Newcastle University/4 September 2008

From 2008.igem.org

Minutes

Minute Taker = Jess Thompson

Time: 16:00 – 17:00

Attended by:

Neil Wipat - supervisor Jennifer Hallinan - supervisor Jan-Willem Veening – advisor Ria Chalder – wet lab student Jess Thompson – wet lab student


Absent:

Matthew Pocock Megan Aylward Nina Nielsen-Dzumhur Morgan Taschuk Mark Wappett Leendert Hamoen Colin Harwood James Lawson Michael T. Cooling


Meeting Content


Agenda 1: media coverage

Jen mentions that the press are interested in covering work that the Newcastle iGEM team are doing and asks Jan-Willem if photographers would be allowed into the lab in the near future. Jan-Willem agrees.

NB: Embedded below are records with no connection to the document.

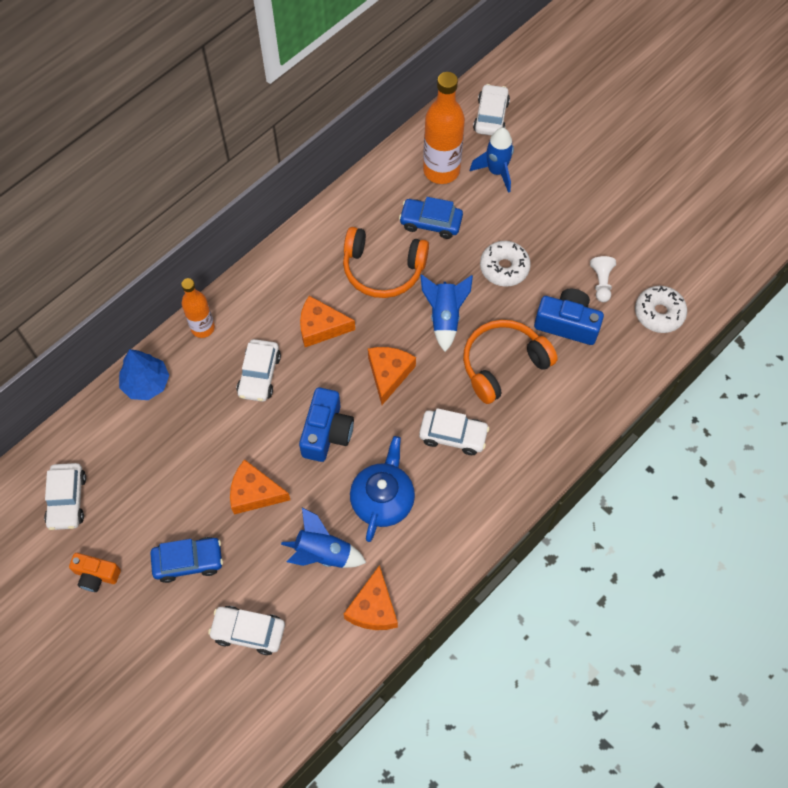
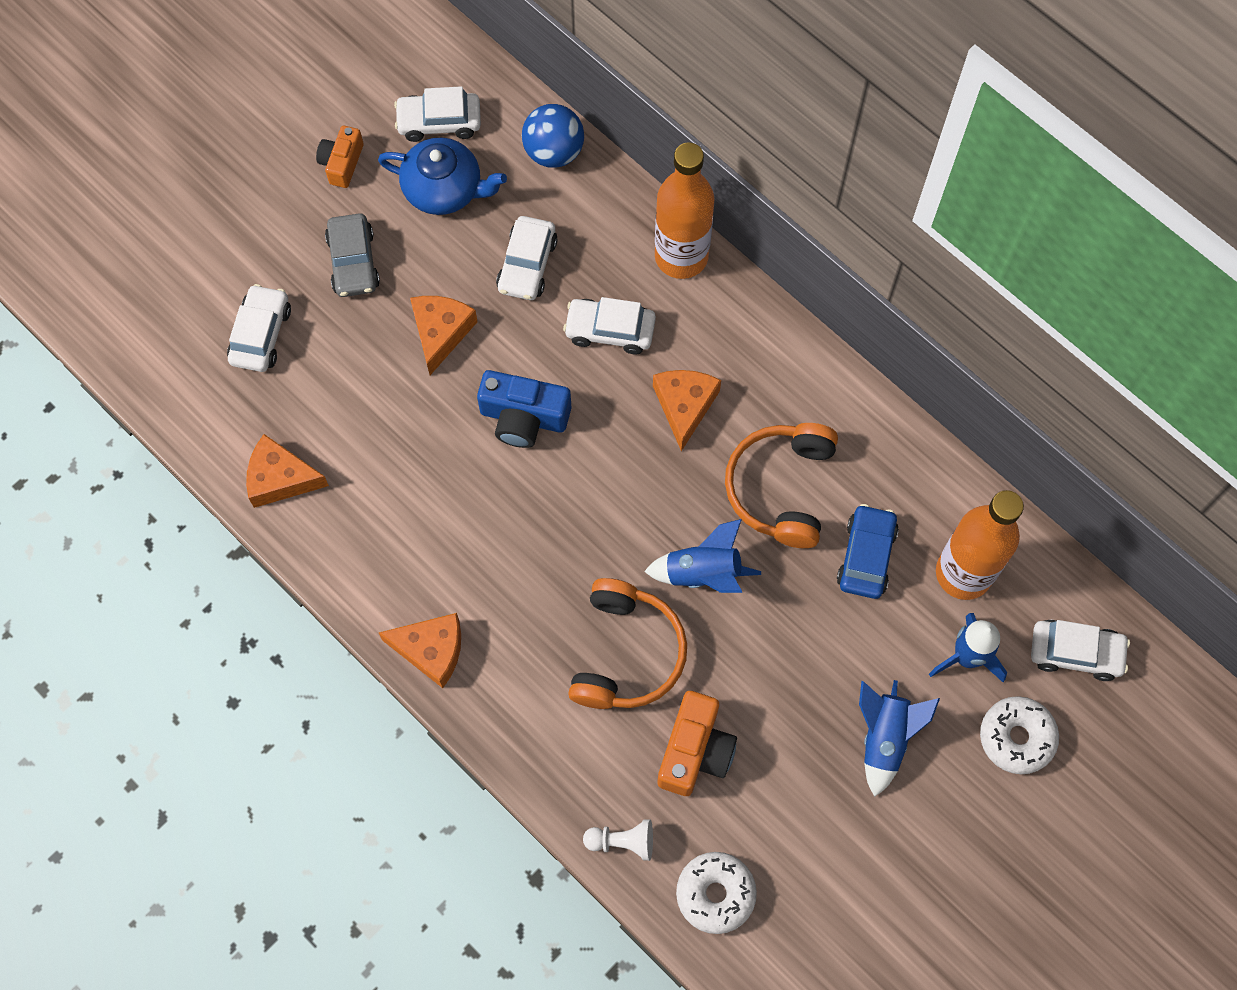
camera: 90 degrees right, 5 degrees up
(105, 414) = (554, 152): none -> blue ball
(146, 383) = (598, 195): blue tree -> none
(188, 561) = (353, 262): blue car -> grey car
(203, 328) = (681, 256): orange bottle -> orange bottle, size x1.64
(323, 553) = (355, 417): blue rocket -> blue rocket (884, 738)
(383, 499) = (426, 489): blue teapot -> blue teapot (444, 189)
(389, 374) = (611, 496): orange cheese -> orange cheese (431, 650)
(453, 435) = (516, 581): white car -> white car (527, 265)
(503, 364) = (627, 653): orange headphones -> orange headphones turned 45 degrees clockwise
(504, 268) = (790, 662): white donut -> white donut (1016, 737)
(567, 324) = (695, 751): blue camera -> orange camera
(601, 282) = (768, 808): white pawn -> white pawn (622, 842)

Agenda 2: creating a resource page on Bacillus subtilis

Anil suggests a resource page detailing tips on how to work efficiently with Bacillus subtilis 168 would be useful to the team and to other iGEM teams as few teams have worked with this bacterium and there is little information available regarding its laboratory use. This is to be written by Ria and Jess and sent to Morgan as a Word document. Morgan can then edit the information as she sees fit and upload it onto the team's external Wiki as a separate page. The information is to include:

- what B. subtilis 168 is

- which vectors work best with it

- the advantages of using this strain

- the tools available that aid its laboratory use

- any problems envcountered when using it

- plasmid diagrams/ restriction maps

- how using a B. subtilis vector is different to using an E. coli vector

An email from Jan-Willem sent to Jen about different promotors is to be sent by Jen to the rest of the team and the information encorporated by Ria and Jess into the B. subtilis page.


Agenda 3: Newcastle helping Cambridge

Information regarding the Newcastle iGEM team aiding the Cambridge iGEM in their work will help the newcastle team meet one of the gold medal criteria. This is to be added to the external Wiki.


Agenda 3: Plasmid sent to the US

Jan-Willem explains that he sent plasmid DNA to the US in June and assumed it to be temporarily held up in customs as there had been no confirmation of its arrival. However an email has been sent 2 months later to say that the tube containing the DNA has been broken. Jan-Willem has sent more plasmid.


Agenda 4: Current state of laboratory work

Jan-Willem, Ria and Jess are pleased to announce that the biobrick has been successfully restricted out, ligated into the vector plasmids and transformed into TOP10 competent E. coli. Previous restrictions had failed to due an incorrect amount of buffer being used. Providing further restrictions of isolated plasmid run on gel show the expected 2.2kb biobrick fragment, the laboratory work can move to microscopy work next week.


AOB

Jen reminds everyone that they must register in order to travel to the US.

Jen and Anil will be away on 14th September so will be absent from the 18th September meeting.

Jan-Willem will beaway 13th-22nd September.